··· SOURCE DATA

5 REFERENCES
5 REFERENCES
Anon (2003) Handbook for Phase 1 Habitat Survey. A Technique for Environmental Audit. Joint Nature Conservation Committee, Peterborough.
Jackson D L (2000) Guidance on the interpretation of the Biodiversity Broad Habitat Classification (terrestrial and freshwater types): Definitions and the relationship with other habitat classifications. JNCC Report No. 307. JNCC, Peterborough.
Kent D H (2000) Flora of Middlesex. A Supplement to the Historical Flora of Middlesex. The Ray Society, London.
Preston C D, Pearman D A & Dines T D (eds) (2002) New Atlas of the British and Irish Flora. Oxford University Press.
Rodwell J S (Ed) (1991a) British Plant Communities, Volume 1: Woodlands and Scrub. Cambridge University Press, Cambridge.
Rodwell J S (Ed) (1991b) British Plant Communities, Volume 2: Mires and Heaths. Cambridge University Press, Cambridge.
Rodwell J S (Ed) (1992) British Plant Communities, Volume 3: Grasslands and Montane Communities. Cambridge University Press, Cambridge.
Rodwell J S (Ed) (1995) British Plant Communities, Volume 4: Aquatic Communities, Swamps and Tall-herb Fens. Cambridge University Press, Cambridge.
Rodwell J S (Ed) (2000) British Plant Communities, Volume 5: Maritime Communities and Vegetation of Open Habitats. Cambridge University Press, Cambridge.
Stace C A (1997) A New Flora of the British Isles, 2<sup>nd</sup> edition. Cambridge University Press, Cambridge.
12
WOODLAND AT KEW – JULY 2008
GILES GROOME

······

## WORK REQUIRED
Could you write out every entry above exactly as it appears?

## YOUR SOLUTION
5 REFERENCES
5 REFERENCES
Anon (2003) Handbook for Phase 1 Habitat Survey. A Technique for Environmental Audit. Joint Nature Conservation Committee, Peterborough.
Jackson D L (2000) Guidance on the interpretation of the Biodiversity Broad Habitat Classification (terrestrial and freshwater types): Definitions and the relationship with other habitat classifications. JNCC Report No. 307. JNCC, Peterborough.
Kent D H (2000) Flora of Middlesex. A Supplement to the Historical Flora of Middlesex. The Ray Society, London.
Preston C D, Pearman D A & Dines T D (eds) (2002) New Atlas of the British and Irish Flora. Oxford University Press.
Rodwell J S (Ed) (1991a) British Plant Communities, Volume 1: Woodlands and Scrub. Cambridge University Press, Cambridge.
Rodwell J S (Ed) (1991b) British Plant Communities, Volume 2: Mires and Heaths. Cambridge University Press, Cambridge.
Rodwell J S (Ed) (1992) British Plant Communities, Volume 3: Grasslands and Montane Communities. Cambridge University Press, Cambridge.
Rodwell J S (Ed) (1995) British Plant Communities, Volume 4: Aquatic Communities, Swamps and Tall-herb Fens. Cambridge University Press, Cambridge.
Rodwell J S (Ed) (2000) British Plant Communities, Volume 5: Maritime Communities and Vegetation of Open Habitats. Cambridge University Press, Cambridge.
Stace C A (1997) A New Flora of the British Isles, 2<sup>nd</sup> edition. Cambridge University Press, Cambridge.
12
WOODLAND AT KEW – JULY 2008
GILES GROOME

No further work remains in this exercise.